● **TRY IT**: Copy out the full article on making events perform, word for word.

● **SUPPLIED PASSAGE**:
- - - -
Industry Insights
Your Events Matter. Here’s How To Make Them Perform.
It’s becoming increasingly common for businesses to hold in-person events like one-day sales, tastings, classes, or customer appreciation days. But many brands struggle to create a cohesive and effective event management and promotion strategy. Coordinating between onsite and corporate teams can often be difficult. For instance, a local store may host an event that corporate […]
It's becoming increasingly common for businesses to hold in-person events like one-day sales, tastings, classes, or customer appreciation days. But many brands struggle to create a cohesive and effective event management and promotion strategy.
Coordinating between onsite and corporate teams can often be difficult. For instance, a local store may host an event that corporate doesn't even know about. While local teams are often encouraged to be proactive in this regard (corporate-driven events in local spaces may be out of touch with the local culture, or burdensome to the onsite team), if corporate isn't aware of the event, they won't be able to to give credit to the local team that hosted it — or measure the event's success. It can be easy for brands at the corporate level to let local events slip by without analyzing their impact.
Without an easy way to coordinate corporate and onsite teams, you're missing out on key opportunities to connect with local customers and drive in-store foot traffic. Here are a few things to think about when coordinating a winning event management and promotion strategy.
Deepen your relationship with your customer base.
Events are one of the best ways to acquire new customers, and grow the value of your existing customer base.
- - - -
● **DATASET EXCERPTS**:
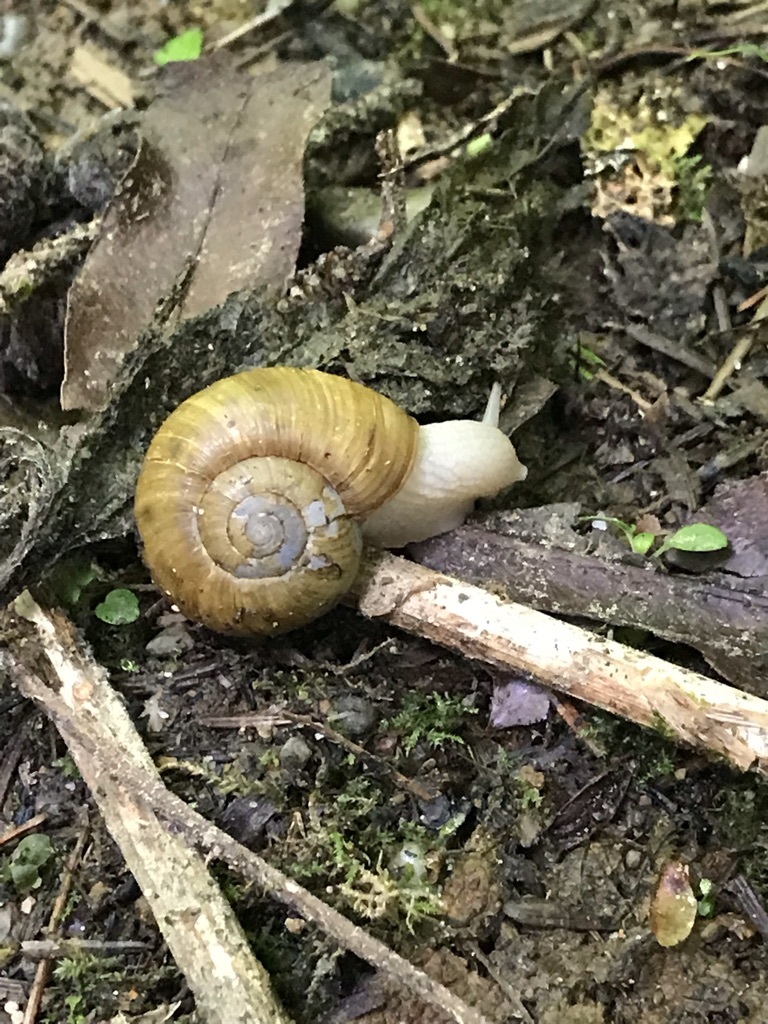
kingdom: Animalia
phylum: Mollusca
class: Gastropoda
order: Stylommatophora
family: Haplotrematidae
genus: Haplotrema
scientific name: Haplotrema vancouverense
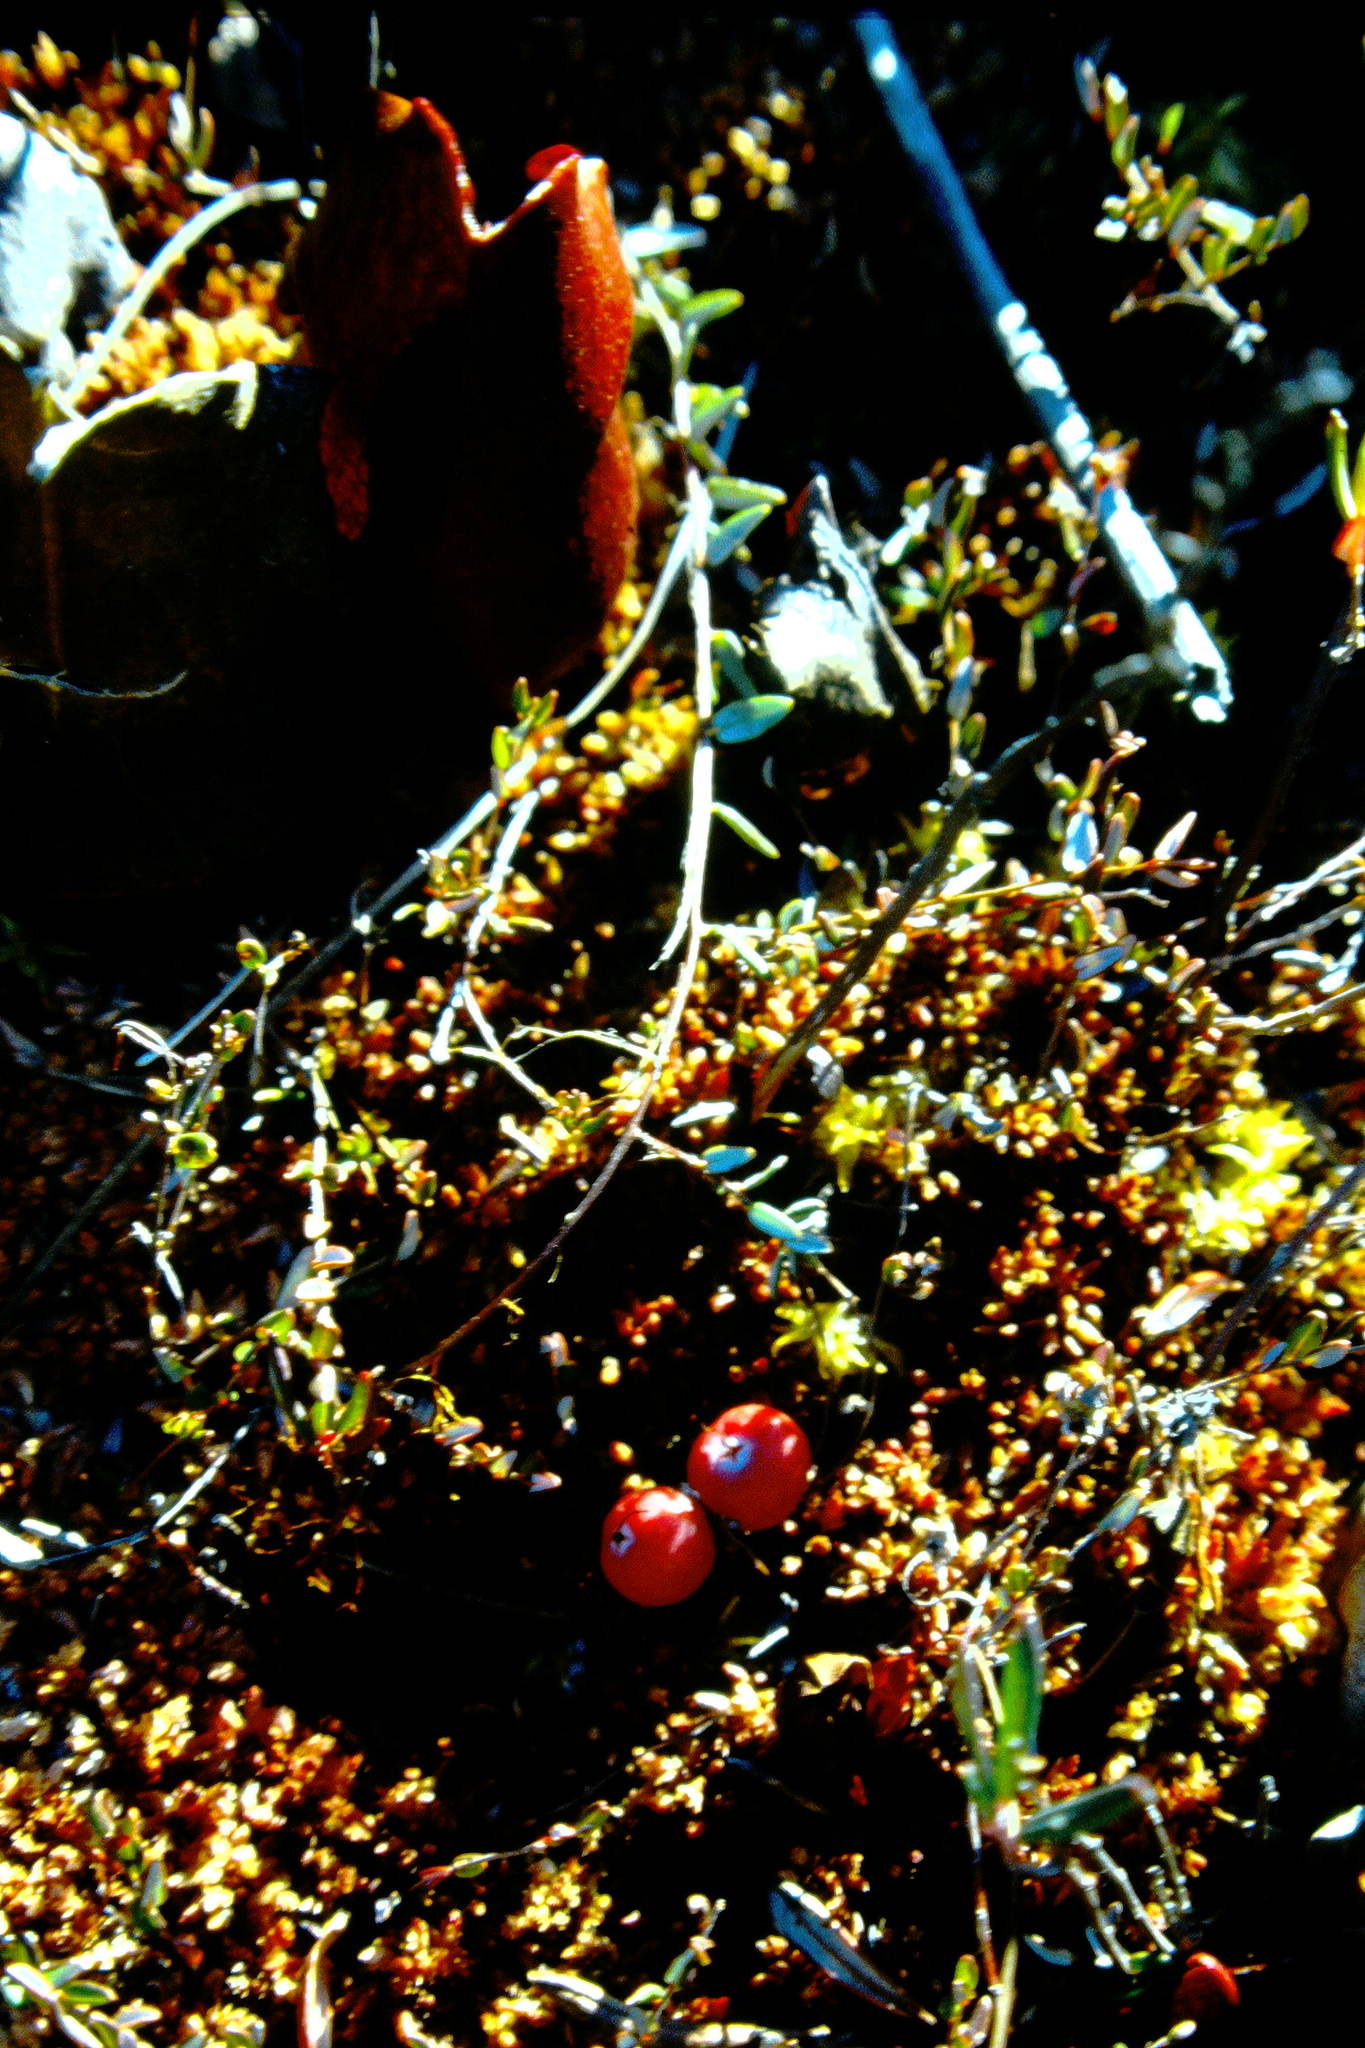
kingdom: Plantae
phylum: Tracheophyta
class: Magnoliopsida
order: Ericales
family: Ericaceae
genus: Vaccinium
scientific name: Vaccinium oxycoccos
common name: Cranberry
- - - -
● **ANSWER TO THE EXERCISE**:
Industry Insights
Your Events Matter. Here’s How To Make Them Perform.
It’s becoming increasingly common for businesses to hold in-person events like one-day sales, tastings, classes, or customer appreciation days. But many brands struggle to create a cohesive and effective event management and promotion strategy. Coordinating between onsite and corporate teams can often be difficult. For instance, a local store may host an event that corporate […]
It's becoming increasingly common for businesses to hold in-person events like one-day sales, tastings, classes, or customer appreciation days. But many brands struggle to create a cohesive and effective event management and promotion strategy.
Coordinating between onsite and corporate teams can often be difficult. For instance, a local store may host an event that corporate doesn't even know about. While local teams are often encouraged to be proactive in this regard (corporate-driven events in local spaces may be out of touch with the local culture, or burdensome to the onsite team), if corporate isn't aware of the event, they won't be able to to give credit to the local team that hosted it — or measure the event's success. It can be easy for brands at the corporate level to let local events slip by without analyzing their impact.
Without an easy way to coordinate corporate and onsite teams, you're missing out on key opportunities to connect with local customers and drive in-store foot traffic. Here are a few things to think about when coordinating a winning event management and promotion strategy.
Deepen your relationship with your customer base.
Events are one of the best ways to acquire new customers, and grow the value of your existing customer base.